Bering’s parents were Jonas Svendsen and Anna Bering. There were many children in the family, and the need to earn a living sent Bering to sea at an early age. Returning from a voyage to the East Indies in 1703, he was recruited into the Russian navy, where he rose quickly in rank.
On 5 February 1725, Bering left St. Petersburg on his first expedition, which, under Peter the Great’s orders, was to determine whether Asia and America were joined by land. He journeyed overland through Siberia and across to the Kamchatka Peninsula, which he was the first to map. On 9 July 1728 he sailed in a northerly direction along the east coast of Asia; on 15 August he reached latitude 67° 18’ N. There he turned back, having convinced himself that there was no more land to the north. Owing to poor visibility in the strait that was to be named after him, he could not sight the American mainland. He was much criticized for not having proved whether East Cape (now Cape Dezhnev) was the end of Asia.
In spite of that, Bering led a second and even more ambitious expedition to investigate the Kurile Islands and Japan, to make a landing in America, and to map the north coast of Siberia.

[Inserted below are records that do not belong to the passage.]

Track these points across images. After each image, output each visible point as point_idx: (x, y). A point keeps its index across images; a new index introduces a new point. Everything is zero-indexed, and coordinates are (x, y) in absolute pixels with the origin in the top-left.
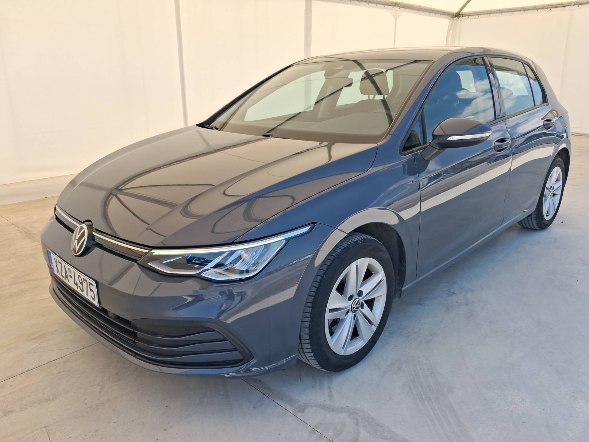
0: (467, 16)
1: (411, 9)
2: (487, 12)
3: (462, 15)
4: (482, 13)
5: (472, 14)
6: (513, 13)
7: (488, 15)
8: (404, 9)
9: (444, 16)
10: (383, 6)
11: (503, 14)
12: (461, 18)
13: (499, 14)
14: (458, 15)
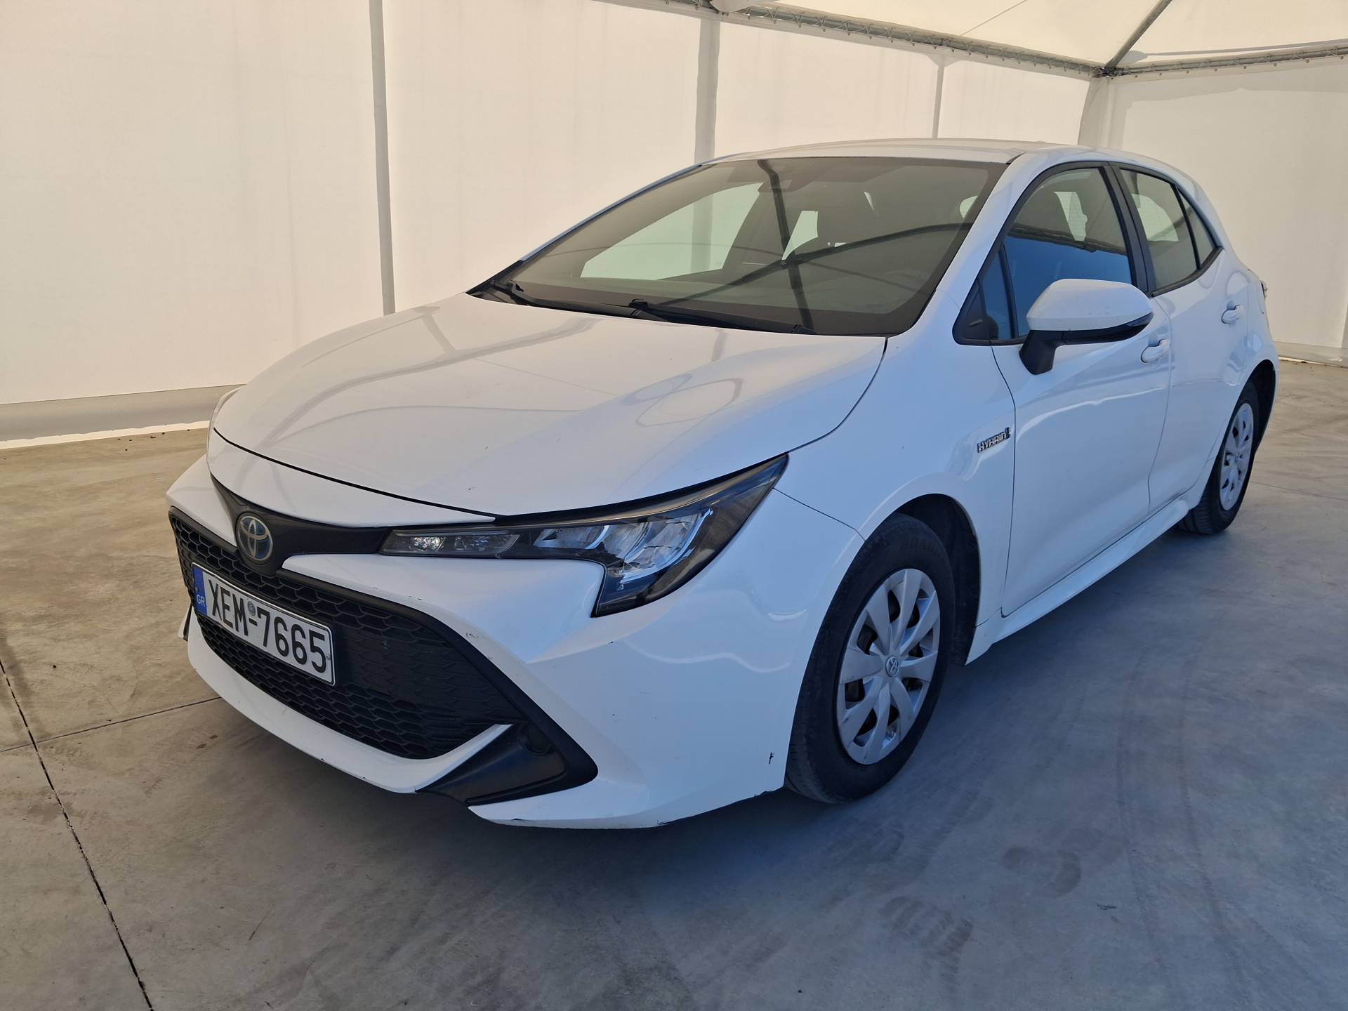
1: (984, 53)
2: (1182, 64)
3: (1121, 72)
4: (1168, 68)
5: (1144, 68)
6: (1245, 68)
7: (1183, 73)
8: (965, 53)
9: (1072, 71)
10: (909, 44)
11: (1219, 69)
12: (1119, 79)
13: (1210, 71)
14: (1110, 70)
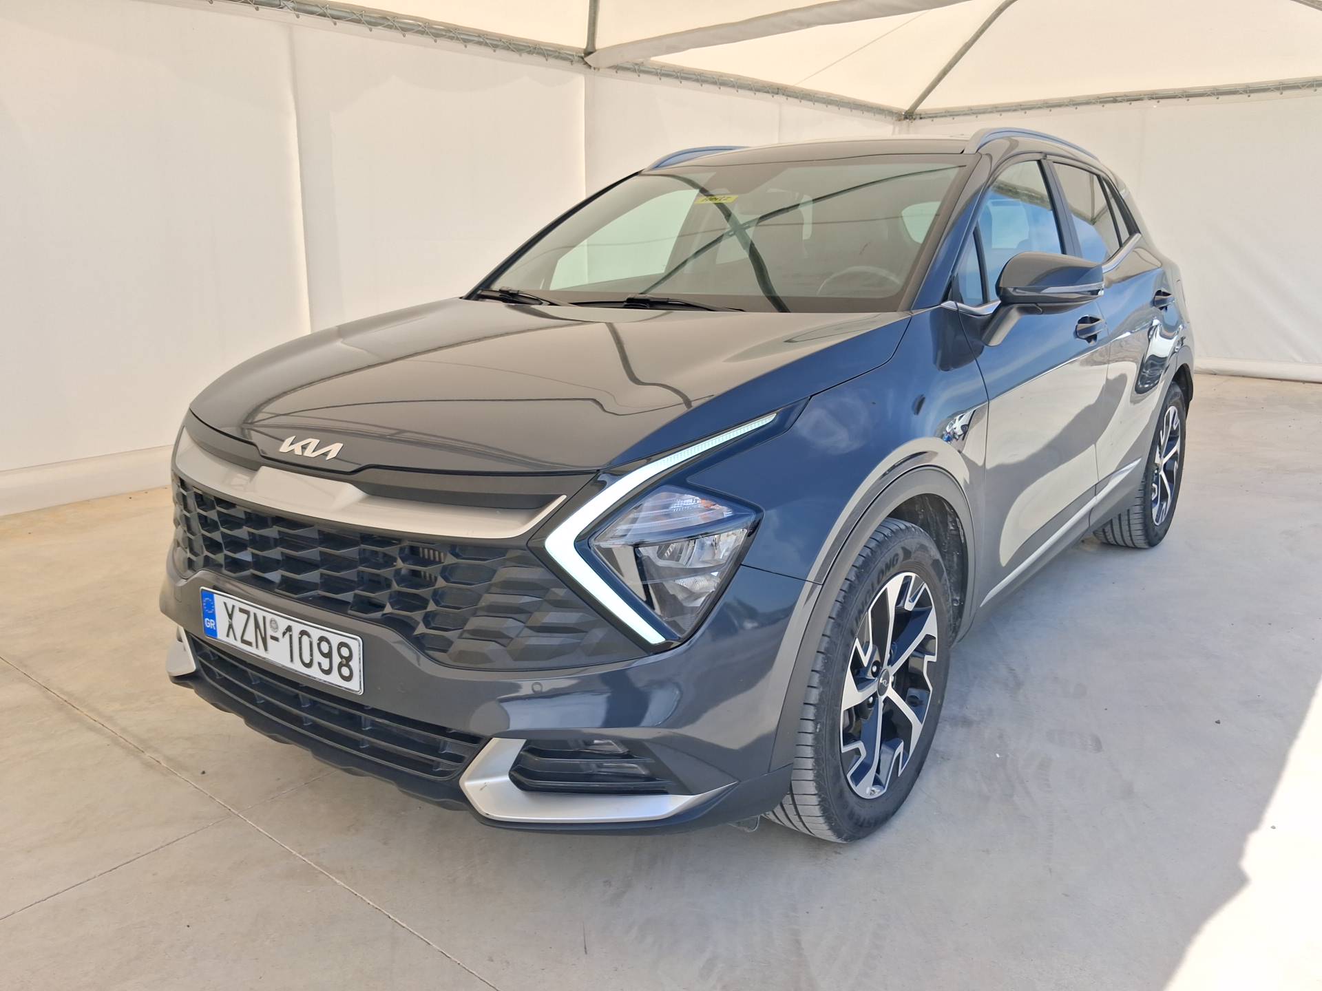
0: (930, 117)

The expedition achieved the first two objectives. Bering himself left St. Petersburg in 1733 and sailed from Kamchatka for the New World in June 1741. Setting his course in accordance with Delisle’s map, he searched for the land mass of Gamaland on the 47th parallel. Failing to find it, he turned northeast and on 16 July 1741 sighted Alaska; four days later he landed on Kayak Island. Bering’s return was delayed by the lateness of the season, by scurvy, and, again, by the inaccuracy of the maps. He returned along the hitherto unknown Aleutian Islands and was forced to winter on an uninhabited island only 300 miles short of home. There he died, and the crew named the island Bering Island.
BIBLIOGRAPHY
The translated report of the first expedition by Bering is reproduced in F. A. Golder, Bering’s Voyages, an Account of the Efforts of the Russians to Determine the Relations of Asia and America, 2 vols. (New York, 1922–1925).
There is no complete biography of Bering. Of value are an account of the first expedition in W. H. Dale, “Notes on an Original Chart of Bering’s Expedition of 1725–1730 and an Original Manuscript Chart of His Second Expedition, Together With a Summary of a Journal of the First Expedition, Kept by Peter Chaplin,” Appendix 19 of U.S. Coast and Geodetic Survey Report for 1890’(Washington, D.C., 1891), pp. 759–174; accounts by members of the second expedition S. Khitrov. K. Yushin, and G. W. Steller, in F. A Golder, Bering’s Voyages (see above), I, 36–49; 50–230; II, 9–158, respectively; and Sven Waxell, The American Expedition, M. A. Michael, trans. (London, 1952), pp. 11–135.